_WORK ORDER_. Repeat word for word the part of the post on normalized energy flows that begins at "After my piece, reader" and stops after "of cosmic evolution.".

Normalized energy flows

Some of you readers leave insightful comments. I'd maintain Just Enough Craig even without readers (because I write for me), but those occasional comments of yours fill my sails and make blogging a more rewarding experience.

In my previous post, I wrote that there doesn't exist a word in the English language for obviously connoting (or denoting) the opposite meaning of a conspiracy but offered “opportunity” as a possible best-fit. My greater point in that piece was that push-up understandings of causal relationships within complex systems are generally easier to grasp than push-down ones, and naturally the conspiracy more easier supplants nuanced world views that entail greater systems pushing their influence onto the very components they comprise.

After my piece, reader Filc suggested another antonym for “conspiracy”: “evolution”. Whereas, “opportunity” connotes parts profiting from the emergent behavior of the whole, “evolution” connotes an unplanned series of changes in the parts based on selective pressures of the whole—definitely some push-down causality going on in both cases. “Evolution” a good fit, not just for its standalone semantics, but because the very “intriguing idea to quantify complexity” I said I wished to write about in a future post originates from Eric Chaisson, a scientist in the field of cosmic evolution.

In the freely available paper The Rise of Complexity in Nature, Chaisson describes his idea of a normalized energy flow as a scalar metric for complexity. Before hitting on the complexity part of this, let's spend a little time with the idea of a normalized energy flow.

Simply put, a normalized energy flow is the amount of energy that flows through a system after dividing that energy-flow amount by the mass of that system. Dividing by the mass of the system allows us to compare big systems, such as stars, with small systems, such as bacteria. (Because otherwise big systems' sheer size would allow even the lowest density of energy flows to outweigh even the highest-density energy flows of small systems.) So, for example, our sun puts out a great deal of energy (high energy flow) but is itself really massive; as a result, the sun's normalized energy flow turns out to be rather low: about 2 erg/s/g. (To understand how low this is, consider that an erg is an amount of energy equivalent to one ten-millionth of a joule, and a joule itself is about as much energy as is used by an energy-saving compact fluorescent light bulb during one blink of the eye. (In other words, it takes on the order of 100,000 kg of sun, fusion-powered though it is, to generate enough power to run one energy-saving light bulb.) Thus, our sun is outputting a rather paltry sum of energy after taking into account how big it is. As for our microscopic bacterium, its normalized energy flow is about two orders of magnitude higher than the sun's (~10³ erg/s/g). Humans are yet another order of magnitude higher (~10⁴ erg/s/g). If nothing else, the concept of a normalized energy flow is interesting because it means we humans, powered on burritos and peanut butter sandwiches, have way more energy flowing through us than equal-massed portions of stars, fusion-powered though they are.

Chaisson's point with the idea of normalized energy flow is that it serves to rank rather reliably systems in terms of complexity. Our sun is big and hot, but it isn't terribly complex; it's mainly just a lot of hydrogen fusing into helium. Even the simplest of microorganisms are obviously more complex—more intricate—than stars, and we observe an obvious increase in normalized energy flow to match. Up the scale you go: bacteria, plants, animals, brains. By this measurement, the most complex self-supporting system that we know of—anywhere in the universe—is that of industrialized human society with its nearly $10^{6}$ erg/s/g normalized energy flow. (But then again, perhaps we should seek clarification of the term “self-supporting”!)

At the bottom of the last page of the Chaisson paper I linked to above, there's a logarithmic graph showing normalized energy flows of various systems versus when those systems emerged within the universe. It's an interesting graph, if for no other reason than you don't often see a exponential curve on a logarithmic graph. The graph shows what appears to be an inexorable march by nature to ever greater normalized energy flows and thus ever greater complexity. It's complexity emerging from &ellips; what, exactly? This is not clear. Chaisson is suggesting that the driver behind this upwards march is ever greater normalized energy flows and further suggests that the energy flows themselves are “engendered largely by the expanding cosmos”. Thermodynamically, nature's march towards greater complexity is explained as ever smaller pockets of increasing order created at the expense of ever bigger pockets of increasing disorder elsewhere.

This evolutionary view of the universe with energy flow as a driver for greater complexity is a topic I'd like to write about in a future post.

[Chart comprehension data]
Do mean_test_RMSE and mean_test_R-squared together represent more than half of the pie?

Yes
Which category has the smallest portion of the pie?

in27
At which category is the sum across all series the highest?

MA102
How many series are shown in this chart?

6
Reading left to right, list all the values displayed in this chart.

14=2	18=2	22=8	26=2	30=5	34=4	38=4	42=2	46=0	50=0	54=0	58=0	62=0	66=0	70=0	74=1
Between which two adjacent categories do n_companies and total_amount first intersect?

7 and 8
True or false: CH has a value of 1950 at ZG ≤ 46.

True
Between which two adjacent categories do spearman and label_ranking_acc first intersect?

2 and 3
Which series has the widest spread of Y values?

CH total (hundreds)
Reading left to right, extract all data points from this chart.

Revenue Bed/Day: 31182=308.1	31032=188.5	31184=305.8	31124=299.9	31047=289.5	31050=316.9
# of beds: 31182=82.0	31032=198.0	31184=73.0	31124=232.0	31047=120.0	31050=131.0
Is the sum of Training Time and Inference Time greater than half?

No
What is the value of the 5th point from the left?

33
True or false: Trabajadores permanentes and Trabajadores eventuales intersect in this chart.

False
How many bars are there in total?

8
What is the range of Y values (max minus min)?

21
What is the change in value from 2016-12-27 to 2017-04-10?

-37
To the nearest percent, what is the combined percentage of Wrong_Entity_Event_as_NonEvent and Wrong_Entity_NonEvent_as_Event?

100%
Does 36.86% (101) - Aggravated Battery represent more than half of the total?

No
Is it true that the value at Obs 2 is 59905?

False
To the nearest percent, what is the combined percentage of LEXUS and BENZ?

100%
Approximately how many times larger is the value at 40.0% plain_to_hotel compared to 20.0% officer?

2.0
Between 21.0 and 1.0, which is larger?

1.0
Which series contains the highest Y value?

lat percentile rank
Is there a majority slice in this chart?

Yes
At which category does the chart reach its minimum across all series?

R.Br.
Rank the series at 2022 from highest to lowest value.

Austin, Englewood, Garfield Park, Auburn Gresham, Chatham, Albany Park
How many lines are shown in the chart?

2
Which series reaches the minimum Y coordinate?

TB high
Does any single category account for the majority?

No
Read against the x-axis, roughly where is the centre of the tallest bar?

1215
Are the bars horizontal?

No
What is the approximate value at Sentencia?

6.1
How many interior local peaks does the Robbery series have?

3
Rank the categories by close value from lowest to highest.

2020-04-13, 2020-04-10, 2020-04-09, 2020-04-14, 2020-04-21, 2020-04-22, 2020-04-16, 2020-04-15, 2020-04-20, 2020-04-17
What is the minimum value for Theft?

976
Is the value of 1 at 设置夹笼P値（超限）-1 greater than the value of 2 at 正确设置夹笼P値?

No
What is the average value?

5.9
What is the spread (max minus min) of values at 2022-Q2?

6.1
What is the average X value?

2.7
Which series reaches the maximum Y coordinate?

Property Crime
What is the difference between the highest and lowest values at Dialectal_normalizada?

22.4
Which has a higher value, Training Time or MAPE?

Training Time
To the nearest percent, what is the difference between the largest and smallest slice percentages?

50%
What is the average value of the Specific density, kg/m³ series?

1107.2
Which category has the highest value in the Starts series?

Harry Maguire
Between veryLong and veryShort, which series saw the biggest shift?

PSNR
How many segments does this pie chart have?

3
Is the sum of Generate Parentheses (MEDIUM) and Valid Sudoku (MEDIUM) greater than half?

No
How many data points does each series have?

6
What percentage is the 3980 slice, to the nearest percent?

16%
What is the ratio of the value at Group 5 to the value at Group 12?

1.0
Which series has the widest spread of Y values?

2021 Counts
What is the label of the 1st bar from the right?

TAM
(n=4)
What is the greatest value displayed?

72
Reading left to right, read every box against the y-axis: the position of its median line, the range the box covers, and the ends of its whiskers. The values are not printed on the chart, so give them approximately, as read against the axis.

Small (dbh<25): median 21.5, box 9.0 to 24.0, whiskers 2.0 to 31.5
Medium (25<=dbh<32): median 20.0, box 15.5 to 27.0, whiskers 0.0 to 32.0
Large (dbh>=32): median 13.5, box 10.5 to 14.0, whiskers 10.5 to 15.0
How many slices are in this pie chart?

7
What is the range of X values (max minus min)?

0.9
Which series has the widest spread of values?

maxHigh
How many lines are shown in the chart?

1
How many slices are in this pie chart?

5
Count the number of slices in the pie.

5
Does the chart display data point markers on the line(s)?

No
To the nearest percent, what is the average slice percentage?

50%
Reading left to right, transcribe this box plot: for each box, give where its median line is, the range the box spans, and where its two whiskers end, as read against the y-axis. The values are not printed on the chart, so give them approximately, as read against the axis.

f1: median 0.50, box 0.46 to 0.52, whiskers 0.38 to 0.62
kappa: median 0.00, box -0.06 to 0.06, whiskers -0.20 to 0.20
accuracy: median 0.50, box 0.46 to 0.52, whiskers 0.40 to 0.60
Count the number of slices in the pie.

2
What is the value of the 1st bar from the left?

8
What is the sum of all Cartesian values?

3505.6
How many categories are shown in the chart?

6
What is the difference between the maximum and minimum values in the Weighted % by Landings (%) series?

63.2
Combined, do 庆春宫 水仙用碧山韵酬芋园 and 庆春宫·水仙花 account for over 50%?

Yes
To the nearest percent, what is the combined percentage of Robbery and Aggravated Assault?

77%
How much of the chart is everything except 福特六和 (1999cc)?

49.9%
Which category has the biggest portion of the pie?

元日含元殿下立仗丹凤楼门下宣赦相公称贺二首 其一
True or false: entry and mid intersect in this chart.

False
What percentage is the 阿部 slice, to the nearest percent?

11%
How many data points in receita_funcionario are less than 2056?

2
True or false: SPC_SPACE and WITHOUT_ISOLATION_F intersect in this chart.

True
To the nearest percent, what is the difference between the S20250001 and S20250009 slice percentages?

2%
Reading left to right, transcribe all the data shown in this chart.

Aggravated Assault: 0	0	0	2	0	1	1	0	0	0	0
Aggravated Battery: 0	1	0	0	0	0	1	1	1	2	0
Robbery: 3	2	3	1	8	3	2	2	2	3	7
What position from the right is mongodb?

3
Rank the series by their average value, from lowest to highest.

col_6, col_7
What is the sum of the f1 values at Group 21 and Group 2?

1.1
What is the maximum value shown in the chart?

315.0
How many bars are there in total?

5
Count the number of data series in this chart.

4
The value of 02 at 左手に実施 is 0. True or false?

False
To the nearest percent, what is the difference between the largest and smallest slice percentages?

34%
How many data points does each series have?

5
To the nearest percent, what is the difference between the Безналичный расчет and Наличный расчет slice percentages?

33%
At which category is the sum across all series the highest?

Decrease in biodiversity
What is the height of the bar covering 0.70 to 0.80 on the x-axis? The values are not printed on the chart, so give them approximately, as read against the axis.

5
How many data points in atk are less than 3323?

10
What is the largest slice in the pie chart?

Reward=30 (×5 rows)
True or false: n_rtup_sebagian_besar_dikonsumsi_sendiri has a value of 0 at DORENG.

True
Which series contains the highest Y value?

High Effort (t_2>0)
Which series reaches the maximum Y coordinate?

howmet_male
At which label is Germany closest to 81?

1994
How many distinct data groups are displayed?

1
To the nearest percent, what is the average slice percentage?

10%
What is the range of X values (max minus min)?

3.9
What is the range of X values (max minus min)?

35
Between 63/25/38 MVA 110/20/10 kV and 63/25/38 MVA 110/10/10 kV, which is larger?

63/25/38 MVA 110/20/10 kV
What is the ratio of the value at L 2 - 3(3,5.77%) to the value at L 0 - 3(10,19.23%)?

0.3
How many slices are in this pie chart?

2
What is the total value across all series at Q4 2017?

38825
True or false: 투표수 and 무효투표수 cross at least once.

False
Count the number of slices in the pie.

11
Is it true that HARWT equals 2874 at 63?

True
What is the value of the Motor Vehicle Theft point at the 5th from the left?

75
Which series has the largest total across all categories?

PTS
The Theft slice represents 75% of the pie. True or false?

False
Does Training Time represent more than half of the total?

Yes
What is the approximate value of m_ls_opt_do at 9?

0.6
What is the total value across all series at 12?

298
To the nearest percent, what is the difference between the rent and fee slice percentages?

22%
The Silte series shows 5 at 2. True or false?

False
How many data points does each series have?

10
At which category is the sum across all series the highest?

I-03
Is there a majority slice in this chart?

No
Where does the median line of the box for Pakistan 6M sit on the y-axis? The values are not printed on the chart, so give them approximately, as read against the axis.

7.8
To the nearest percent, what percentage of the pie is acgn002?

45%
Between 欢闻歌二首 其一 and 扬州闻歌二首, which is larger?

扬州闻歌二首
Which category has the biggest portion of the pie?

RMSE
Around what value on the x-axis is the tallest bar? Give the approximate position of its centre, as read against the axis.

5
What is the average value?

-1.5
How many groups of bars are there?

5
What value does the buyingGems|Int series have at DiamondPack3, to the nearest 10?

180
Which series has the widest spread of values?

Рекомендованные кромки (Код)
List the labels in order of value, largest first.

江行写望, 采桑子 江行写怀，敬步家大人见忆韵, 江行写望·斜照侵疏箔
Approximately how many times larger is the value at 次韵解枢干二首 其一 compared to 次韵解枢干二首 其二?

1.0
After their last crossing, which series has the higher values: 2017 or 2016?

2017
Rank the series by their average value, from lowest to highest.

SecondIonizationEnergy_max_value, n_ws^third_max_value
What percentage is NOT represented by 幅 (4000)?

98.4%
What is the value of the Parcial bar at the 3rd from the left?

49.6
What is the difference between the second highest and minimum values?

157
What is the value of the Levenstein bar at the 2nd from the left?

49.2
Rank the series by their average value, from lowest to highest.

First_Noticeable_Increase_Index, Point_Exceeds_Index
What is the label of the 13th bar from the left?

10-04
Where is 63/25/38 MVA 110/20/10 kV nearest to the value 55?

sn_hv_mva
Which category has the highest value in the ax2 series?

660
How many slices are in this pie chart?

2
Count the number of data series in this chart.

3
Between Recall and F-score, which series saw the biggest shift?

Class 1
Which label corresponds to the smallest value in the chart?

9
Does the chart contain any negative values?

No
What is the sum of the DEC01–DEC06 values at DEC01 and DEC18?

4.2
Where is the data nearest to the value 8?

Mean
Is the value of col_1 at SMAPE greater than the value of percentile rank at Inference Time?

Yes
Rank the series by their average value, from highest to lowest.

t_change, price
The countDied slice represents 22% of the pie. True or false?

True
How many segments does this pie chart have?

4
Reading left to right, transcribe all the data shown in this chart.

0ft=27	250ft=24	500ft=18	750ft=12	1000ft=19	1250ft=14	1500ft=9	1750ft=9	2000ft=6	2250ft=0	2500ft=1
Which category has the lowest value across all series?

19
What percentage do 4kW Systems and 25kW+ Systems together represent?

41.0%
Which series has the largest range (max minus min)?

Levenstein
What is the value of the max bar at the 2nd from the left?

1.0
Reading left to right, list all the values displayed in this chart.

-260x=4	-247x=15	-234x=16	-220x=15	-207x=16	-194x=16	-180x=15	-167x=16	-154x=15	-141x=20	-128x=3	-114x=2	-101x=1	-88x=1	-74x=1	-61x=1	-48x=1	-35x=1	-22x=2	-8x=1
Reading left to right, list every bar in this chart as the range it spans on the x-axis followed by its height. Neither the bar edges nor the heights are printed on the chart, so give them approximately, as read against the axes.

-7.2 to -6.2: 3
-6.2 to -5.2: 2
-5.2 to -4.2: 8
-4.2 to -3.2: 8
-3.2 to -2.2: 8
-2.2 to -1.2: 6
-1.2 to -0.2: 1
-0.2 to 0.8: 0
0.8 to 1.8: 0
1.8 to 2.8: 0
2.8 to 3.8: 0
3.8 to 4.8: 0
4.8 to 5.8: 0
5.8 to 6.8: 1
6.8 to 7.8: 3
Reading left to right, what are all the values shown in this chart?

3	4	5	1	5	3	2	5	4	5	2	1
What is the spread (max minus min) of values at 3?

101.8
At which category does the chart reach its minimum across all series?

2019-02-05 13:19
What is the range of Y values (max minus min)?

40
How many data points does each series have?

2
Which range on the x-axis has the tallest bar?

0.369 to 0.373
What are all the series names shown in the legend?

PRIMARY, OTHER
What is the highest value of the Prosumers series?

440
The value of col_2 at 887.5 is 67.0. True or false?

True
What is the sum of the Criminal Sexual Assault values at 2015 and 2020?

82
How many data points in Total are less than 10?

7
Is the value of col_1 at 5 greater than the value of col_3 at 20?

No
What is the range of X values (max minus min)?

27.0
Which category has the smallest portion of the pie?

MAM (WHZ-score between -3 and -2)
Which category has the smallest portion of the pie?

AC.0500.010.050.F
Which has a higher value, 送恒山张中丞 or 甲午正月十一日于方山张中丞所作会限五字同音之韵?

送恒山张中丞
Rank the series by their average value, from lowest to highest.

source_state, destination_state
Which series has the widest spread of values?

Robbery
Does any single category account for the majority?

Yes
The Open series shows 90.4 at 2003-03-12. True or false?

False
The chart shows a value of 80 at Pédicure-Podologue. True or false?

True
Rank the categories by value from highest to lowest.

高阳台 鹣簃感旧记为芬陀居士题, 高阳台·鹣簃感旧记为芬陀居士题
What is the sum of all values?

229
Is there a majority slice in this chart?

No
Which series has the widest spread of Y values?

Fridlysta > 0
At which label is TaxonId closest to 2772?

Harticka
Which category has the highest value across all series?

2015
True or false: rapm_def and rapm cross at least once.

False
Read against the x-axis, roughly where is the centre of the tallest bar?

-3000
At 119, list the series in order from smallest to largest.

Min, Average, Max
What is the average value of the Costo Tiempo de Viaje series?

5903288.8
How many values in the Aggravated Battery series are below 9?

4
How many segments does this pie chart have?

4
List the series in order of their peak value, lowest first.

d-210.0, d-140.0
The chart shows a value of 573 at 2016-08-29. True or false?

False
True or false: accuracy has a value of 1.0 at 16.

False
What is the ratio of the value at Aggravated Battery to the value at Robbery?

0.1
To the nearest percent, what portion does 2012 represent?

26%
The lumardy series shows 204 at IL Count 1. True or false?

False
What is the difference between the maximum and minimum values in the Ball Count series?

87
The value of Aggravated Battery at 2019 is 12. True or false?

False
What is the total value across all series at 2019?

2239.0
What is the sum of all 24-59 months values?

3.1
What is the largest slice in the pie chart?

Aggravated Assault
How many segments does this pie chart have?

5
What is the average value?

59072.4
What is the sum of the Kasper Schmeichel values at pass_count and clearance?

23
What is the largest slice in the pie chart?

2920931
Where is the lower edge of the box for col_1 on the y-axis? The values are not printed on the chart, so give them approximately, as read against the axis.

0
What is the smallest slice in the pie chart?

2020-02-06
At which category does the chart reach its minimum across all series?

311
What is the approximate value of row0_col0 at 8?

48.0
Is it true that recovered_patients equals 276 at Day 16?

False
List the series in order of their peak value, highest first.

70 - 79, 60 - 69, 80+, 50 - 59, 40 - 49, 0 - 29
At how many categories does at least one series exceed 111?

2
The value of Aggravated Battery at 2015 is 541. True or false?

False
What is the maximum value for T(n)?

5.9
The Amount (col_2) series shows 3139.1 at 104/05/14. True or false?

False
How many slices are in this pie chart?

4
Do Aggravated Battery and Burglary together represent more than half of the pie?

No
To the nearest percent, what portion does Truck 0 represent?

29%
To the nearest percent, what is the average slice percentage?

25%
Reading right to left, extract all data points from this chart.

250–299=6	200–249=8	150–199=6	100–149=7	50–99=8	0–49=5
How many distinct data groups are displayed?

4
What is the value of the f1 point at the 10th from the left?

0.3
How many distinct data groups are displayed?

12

_EXERCISE ANSWER_.
After my piece, reader Filc suggested another antonym for “conspiracy”: “evolution”. Whereas, “opportunity” connotes parts profiting from the emergent behavior of the whole, “evolution” connotes an unplanned series of changes in the parts based on selective pressures of the whole—definitely some push-down causality going on in both cases. “Evolution” a good fit, not just for its standalone semantics, but because the very “intriguing idea to quantify complexity” I said I wished to write about in a future post originates from Eric Chaisson, a scientist in the field of cosmic evolution.